**Reading passage**
◇ ◇ ◇ ◇ ◇

8.31.2008

More than anything


Something About Us - Daft Punk


It might not be the right time
I might not be the right one
But there's something about us I want to say
Cause there's something between us anyway

I might not be the right one
It might not be the right time
But there's something about us I've got to do
Some kind of secret I will share with you

I need you more than anything in my life
I want you more than anything in my life
I'll miss you more than anyone in my life
I love you more than anyone in my life

8.30.2008

*Wriggles in shell*

I'm at the point where I know I should stop poking around all those sensitive spots in my heart/ego/etc (after pressing months of vulnerablility/humbling experiences?/oh, reality) and get back out there, smiling. I have to leave them sores alone, stop covering them up so that they can heal properly.

When I went through that mess and all my failures were steadily being brought to light, I made "growing up and doing it right" such a mission that I left little room for anything else. I tackled my worst traits head on -- dismantling them, absorbing them, predicting their futures in order to adjust to the present. I put up a wall in defense to brace for new losses and needless to say, I lost a lot of friends during this time. All for the better, I need to be alone to do this right, I told myself.

My best friend, I'm sorry to admit, played a supporting role in this project of mine. I requested that she be the good friend I deserve and lay my flaws out flat for me to work off of. It was something she had a keen sense for, and she did so with accurate precision. I compare it to winning a complex video game solely on cheat codes, playing just to win but winning on advice. I was cheating, instead of learning. I was doing it for the trophy without ever learning the skill.

Eventually, I got sad. Sad, frustrated, and I hovered close into the fires of Bitter. I couldn't figure out the reasons for my deepening withdrawal other than general "depression? I think?" and to an extent, it was true. I wasn't going anywhere. I was still, on every level, failing and I didn't know why. I couldn't trust the advice of the people giving them to me. I was relying on them too much. And I started to hate myself, thus hating the world around me. My job, my home, my friends. New York. Anywhere but here.

◇ ◇ ◇ ◇ ◇

**Records supplied**
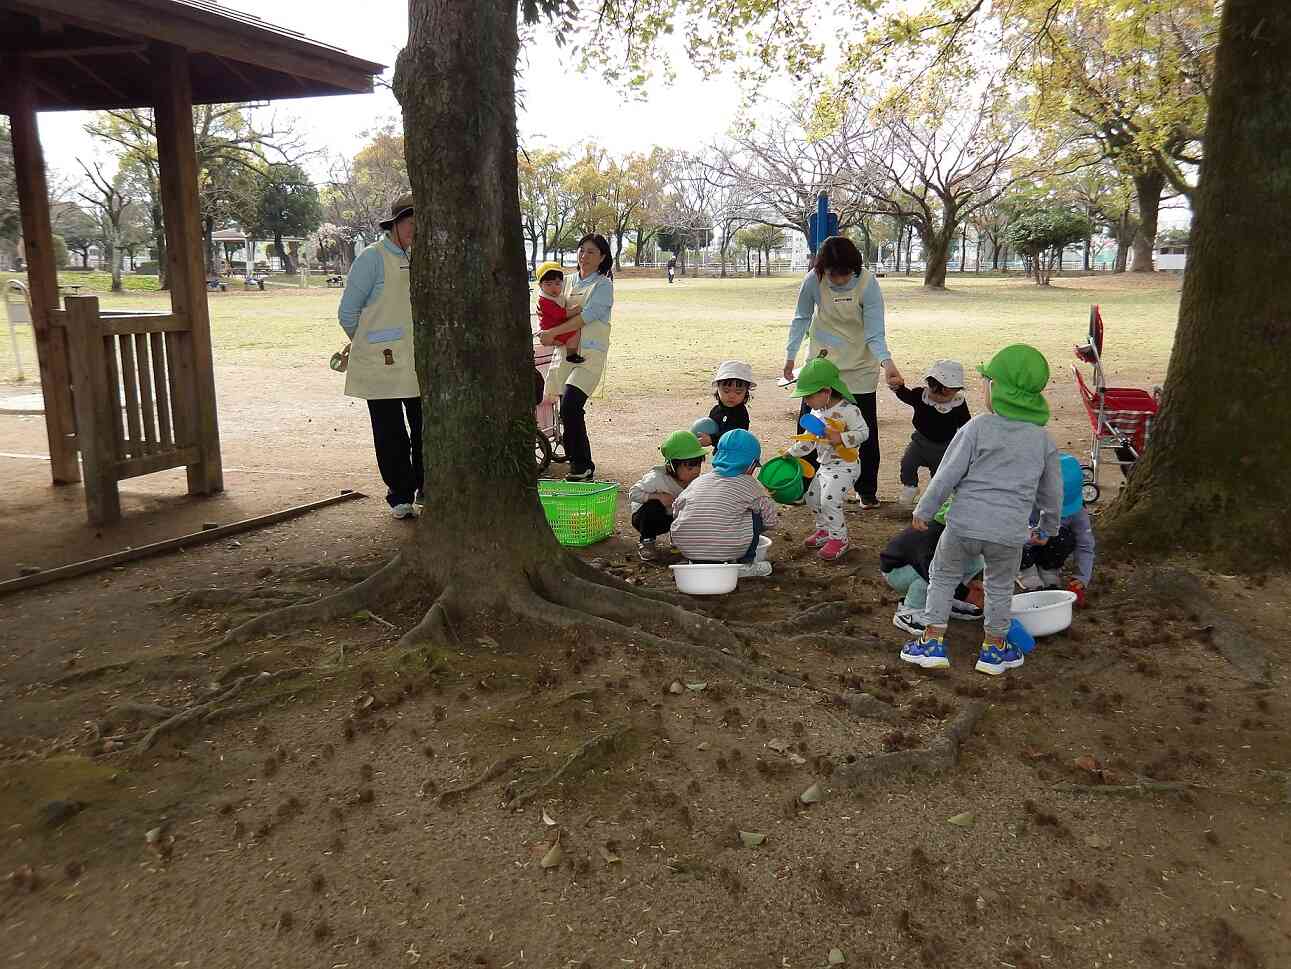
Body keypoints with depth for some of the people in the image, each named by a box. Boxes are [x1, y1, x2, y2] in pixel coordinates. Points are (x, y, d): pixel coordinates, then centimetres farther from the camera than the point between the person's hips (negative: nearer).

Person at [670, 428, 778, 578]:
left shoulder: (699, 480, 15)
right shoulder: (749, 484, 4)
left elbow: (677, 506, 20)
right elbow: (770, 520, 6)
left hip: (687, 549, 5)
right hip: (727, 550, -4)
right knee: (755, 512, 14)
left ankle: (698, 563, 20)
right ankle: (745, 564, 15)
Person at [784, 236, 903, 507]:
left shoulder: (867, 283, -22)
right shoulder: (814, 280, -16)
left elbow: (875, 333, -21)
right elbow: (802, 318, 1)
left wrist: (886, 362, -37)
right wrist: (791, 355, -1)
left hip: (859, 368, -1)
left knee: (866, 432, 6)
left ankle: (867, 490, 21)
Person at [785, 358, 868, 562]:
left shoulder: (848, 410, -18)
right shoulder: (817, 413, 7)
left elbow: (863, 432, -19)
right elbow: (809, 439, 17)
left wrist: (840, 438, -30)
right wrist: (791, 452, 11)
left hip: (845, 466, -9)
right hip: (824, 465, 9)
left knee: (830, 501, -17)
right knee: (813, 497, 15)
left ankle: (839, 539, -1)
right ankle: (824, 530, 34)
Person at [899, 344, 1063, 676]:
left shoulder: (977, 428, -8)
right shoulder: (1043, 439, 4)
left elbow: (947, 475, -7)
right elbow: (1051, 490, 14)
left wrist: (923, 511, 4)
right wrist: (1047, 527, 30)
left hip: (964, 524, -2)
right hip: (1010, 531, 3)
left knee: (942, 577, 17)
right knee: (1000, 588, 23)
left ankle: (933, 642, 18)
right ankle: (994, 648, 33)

◇ ◇ ◇ ◇ ◇

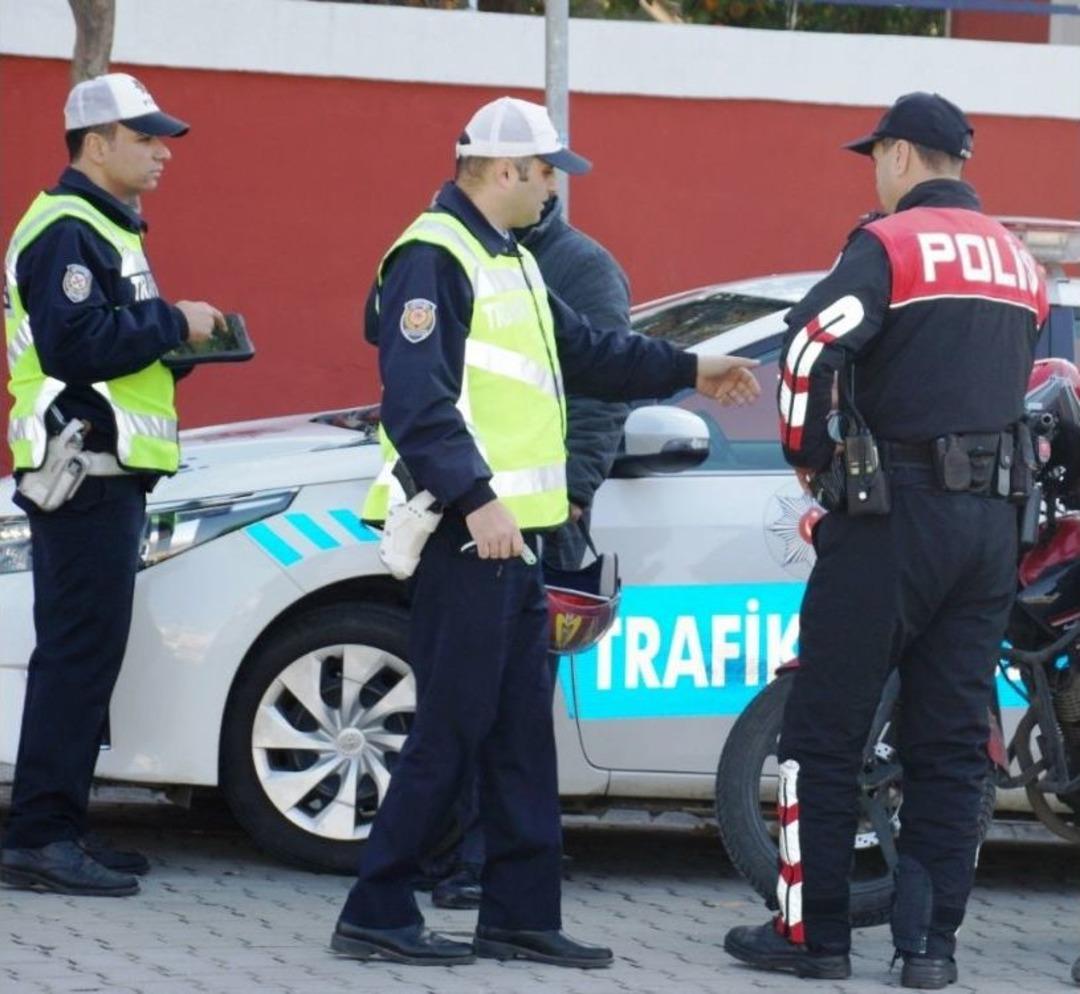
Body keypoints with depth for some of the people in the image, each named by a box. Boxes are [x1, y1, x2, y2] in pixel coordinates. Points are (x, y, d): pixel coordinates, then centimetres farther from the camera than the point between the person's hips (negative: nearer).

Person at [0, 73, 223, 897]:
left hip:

◇ ◇ ◇ ◇ ◇

**What the task asks**
In the blog post above, copy the stretch from "Eventually, I got" through "Anywhere but here.", replacing "fires" with "flames".

**Expected answer**
Eventually, I got sad. Sad, frustrated, and I hovered close into the flames of Bitter. I couldn't figure out the reasons for my deepening withdrawal other than general "depression? I think?" and to an extent, it was true. I wasn't going anywhere. I was still, on every level, failing and I didn't know why. I couldn't trust the advice of the people giving them to me. I was relying on them too much. And I started to hate myself, thus hating the world around me. My job, my home, my friends. New York. Anywhere but here.